Here’s the key: The AP’s face-plant this week wasn’t a one-off instance of a newsroom temporarily losing its way and editors inexplicably okaying for publication an investigation that stridently tried to skew the facts. This is what happens all the time with Clinton coverage. The press is absolutely locked into a GOP-friendly mindset.
As Matthew Yglesias suggested at Vox, AP reporters and editors, using the exact same information they uncovered about Clinton’s visitors, could have written a factually accurate article about how, despite what her critics loudly claim, there’s no proof Clinton sold access, let alone favors, to foundation donors. Instead, the AP, adhering closely to accepted Beltway storylines, used the same information to depict Clinton as being ethically challenged, even though the AP’s own donor reporting didn’t support that conclusion.
Note that the AP’s blunder has been part of a renewed media frenzy about the foundation and its supposedly crooked ways. The press has defended its hyper-attention under the guise of conflict-of-interest concerns about the Clinton charity and Hillary Clinton’s possible presidency. But if the press suddenly can’t sleep at night knowing conflicts of interest might be lurking, why has almost nobody in the media asked if the Trump Foundation is going to be “shut down” if Donald Trump is elected president? Why has the Beltway press been virtually silent about the obvious conflicts looming if Trump hands over his sprawling business enterprise to his sons while he serves as president?

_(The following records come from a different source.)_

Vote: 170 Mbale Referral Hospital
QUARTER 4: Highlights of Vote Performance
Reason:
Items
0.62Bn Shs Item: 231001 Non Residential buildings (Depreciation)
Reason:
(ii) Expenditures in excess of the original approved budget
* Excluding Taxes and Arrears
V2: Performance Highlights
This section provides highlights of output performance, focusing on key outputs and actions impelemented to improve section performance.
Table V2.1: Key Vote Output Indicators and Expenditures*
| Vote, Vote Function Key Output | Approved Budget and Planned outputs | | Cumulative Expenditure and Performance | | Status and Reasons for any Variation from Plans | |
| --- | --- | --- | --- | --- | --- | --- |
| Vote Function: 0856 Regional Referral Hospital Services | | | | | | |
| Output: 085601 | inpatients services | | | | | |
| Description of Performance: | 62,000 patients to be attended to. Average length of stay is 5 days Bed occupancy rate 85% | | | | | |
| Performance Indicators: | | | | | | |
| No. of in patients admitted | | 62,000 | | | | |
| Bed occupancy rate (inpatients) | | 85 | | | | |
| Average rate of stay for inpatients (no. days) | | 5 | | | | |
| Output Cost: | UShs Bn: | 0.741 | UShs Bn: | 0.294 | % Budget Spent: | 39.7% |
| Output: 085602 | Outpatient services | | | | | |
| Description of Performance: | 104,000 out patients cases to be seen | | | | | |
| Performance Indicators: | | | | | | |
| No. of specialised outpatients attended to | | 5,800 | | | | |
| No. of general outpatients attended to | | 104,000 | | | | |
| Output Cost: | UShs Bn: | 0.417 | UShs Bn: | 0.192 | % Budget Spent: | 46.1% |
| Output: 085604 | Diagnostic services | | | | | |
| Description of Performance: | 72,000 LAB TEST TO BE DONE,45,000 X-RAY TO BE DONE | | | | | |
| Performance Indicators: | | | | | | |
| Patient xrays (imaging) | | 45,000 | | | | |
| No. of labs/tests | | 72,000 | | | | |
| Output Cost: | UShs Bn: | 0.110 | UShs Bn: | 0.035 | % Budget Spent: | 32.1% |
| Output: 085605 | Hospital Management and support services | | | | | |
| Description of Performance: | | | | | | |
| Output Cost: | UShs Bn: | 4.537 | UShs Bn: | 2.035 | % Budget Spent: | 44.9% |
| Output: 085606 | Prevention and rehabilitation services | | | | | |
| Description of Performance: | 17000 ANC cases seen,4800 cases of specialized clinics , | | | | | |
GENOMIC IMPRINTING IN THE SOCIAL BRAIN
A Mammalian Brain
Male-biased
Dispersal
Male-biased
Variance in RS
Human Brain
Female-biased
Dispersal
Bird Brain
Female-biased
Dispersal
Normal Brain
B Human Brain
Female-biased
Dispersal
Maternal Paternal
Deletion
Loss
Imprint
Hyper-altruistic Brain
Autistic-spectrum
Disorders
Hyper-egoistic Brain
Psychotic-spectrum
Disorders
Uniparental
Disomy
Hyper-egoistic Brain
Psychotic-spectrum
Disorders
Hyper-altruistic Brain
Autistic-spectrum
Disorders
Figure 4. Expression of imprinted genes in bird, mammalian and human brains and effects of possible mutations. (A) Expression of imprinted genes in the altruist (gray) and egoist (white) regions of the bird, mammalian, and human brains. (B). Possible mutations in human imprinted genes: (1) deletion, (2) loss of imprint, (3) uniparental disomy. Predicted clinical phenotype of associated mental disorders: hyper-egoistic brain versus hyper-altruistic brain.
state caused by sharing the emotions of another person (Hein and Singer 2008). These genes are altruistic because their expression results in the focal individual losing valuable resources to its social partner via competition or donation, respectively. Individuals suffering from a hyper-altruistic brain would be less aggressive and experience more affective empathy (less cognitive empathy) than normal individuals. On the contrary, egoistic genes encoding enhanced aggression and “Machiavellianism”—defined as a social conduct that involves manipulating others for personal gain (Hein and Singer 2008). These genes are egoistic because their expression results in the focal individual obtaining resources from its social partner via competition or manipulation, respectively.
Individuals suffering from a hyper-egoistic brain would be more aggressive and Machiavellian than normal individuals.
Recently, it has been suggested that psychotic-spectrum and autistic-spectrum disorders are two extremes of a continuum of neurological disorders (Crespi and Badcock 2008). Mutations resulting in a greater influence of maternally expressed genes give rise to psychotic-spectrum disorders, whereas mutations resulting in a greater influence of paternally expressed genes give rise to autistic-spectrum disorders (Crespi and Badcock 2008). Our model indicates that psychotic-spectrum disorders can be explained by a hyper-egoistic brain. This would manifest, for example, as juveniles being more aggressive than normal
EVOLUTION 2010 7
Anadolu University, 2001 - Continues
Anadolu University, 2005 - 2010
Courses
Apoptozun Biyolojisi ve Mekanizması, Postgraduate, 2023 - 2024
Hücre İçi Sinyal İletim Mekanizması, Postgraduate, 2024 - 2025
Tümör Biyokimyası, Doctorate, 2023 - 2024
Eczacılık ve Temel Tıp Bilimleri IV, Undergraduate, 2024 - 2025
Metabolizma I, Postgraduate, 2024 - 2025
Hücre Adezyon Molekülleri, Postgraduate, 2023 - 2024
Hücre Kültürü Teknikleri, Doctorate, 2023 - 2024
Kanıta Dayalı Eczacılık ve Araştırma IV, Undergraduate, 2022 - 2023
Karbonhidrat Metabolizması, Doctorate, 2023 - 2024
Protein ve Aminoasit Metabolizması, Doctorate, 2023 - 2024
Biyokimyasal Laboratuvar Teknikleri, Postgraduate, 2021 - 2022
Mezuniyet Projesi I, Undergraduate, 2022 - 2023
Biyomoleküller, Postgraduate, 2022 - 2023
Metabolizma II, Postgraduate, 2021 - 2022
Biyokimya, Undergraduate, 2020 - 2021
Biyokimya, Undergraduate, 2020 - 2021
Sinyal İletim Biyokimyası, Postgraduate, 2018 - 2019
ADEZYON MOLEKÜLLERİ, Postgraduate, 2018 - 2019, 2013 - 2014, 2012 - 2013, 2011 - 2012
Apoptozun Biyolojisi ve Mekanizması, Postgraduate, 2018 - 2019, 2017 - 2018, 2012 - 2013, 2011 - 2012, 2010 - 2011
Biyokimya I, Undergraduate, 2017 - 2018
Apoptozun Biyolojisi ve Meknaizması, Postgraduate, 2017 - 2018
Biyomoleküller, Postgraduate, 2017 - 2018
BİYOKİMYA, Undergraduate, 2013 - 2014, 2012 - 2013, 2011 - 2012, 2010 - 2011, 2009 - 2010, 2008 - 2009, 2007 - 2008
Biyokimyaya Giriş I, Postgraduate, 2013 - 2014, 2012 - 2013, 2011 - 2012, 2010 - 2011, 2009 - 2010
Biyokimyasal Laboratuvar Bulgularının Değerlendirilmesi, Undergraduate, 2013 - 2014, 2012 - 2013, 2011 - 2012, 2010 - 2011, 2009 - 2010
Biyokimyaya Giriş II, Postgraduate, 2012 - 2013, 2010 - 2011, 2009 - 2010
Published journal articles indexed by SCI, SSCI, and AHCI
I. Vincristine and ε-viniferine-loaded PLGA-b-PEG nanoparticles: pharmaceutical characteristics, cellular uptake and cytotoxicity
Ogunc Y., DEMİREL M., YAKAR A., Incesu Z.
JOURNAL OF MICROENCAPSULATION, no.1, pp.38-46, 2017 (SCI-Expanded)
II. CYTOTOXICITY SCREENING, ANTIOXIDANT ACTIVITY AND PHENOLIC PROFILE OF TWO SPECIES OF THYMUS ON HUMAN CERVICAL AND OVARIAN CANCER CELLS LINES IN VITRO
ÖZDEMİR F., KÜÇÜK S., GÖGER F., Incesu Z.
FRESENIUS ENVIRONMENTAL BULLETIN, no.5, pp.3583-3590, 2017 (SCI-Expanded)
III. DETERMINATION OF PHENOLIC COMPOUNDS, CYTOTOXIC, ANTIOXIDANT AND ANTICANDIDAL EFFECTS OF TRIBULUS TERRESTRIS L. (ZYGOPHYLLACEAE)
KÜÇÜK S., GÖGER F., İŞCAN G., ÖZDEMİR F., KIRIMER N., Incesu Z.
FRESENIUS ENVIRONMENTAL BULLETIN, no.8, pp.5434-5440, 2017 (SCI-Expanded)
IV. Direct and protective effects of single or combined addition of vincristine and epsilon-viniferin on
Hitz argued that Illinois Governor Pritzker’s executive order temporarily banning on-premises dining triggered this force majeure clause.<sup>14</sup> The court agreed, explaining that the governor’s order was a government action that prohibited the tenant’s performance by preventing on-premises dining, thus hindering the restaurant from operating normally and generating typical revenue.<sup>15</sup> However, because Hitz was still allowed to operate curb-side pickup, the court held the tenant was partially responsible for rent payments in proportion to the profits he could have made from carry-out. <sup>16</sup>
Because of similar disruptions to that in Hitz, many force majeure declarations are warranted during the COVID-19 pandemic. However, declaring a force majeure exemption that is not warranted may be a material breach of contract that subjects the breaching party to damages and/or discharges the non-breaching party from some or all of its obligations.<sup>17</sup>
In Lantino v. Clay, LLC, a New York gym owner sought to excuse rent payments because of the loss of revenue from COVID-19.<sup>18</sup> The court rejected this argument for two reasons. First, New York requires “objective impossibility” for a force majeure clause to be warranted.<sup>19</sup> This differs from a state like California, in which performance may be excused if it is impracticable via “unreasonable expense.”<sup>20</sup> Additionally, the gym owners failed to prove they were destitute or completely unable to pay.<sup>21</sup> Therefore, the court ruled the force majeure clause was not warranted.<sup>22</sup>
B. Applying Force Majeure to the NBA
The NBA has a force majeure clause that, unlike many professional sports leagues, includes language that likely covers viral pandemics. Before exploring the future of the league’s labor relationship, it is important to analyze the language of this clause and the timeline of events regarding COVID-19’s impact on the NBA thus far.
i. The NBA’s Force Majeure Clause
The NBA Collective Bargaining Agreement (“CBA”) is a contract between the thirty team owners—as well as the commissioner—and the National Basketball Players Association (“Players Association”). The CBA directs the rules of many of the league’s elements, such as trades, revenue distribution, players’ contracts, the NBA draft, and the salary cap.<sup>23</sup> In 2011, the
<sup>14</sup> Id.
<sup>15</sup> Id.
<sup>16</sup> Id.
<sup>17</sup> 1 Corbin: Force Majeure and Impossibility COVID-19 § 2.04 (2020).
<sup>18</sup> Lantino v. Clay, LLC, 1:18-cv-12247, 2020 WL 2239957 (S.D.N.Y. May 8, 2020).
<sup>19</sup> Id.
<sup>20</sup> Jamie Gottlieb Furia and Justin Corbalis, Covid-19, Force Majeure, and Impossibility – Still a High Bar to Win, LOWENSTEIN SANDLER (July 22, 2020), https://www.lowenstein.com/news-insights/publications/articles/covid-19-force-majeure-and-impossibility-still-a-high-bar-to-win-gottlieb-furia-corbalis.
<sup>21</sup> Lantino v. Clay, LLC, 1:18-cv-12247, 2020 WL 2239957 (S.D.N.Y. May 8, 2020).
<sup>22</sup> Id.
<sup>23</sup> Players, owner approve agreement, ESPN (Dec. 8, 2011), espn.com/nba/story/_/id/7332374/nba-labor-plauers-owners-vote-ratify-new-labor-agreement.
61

Why is there always a separate, higher standard the Clintons have to meet? And why do news outlets like the Associated Press, and The New York Times, and ABC and CBS, routinely engage in dishonest endeavors in the name of chasing so-called Clinton scandals?
As Dylan Byers announced last year at Politico, the D.C. press seems “primed to take down Hillary Clinton.” The AP did nothing this week to disrupt that claim.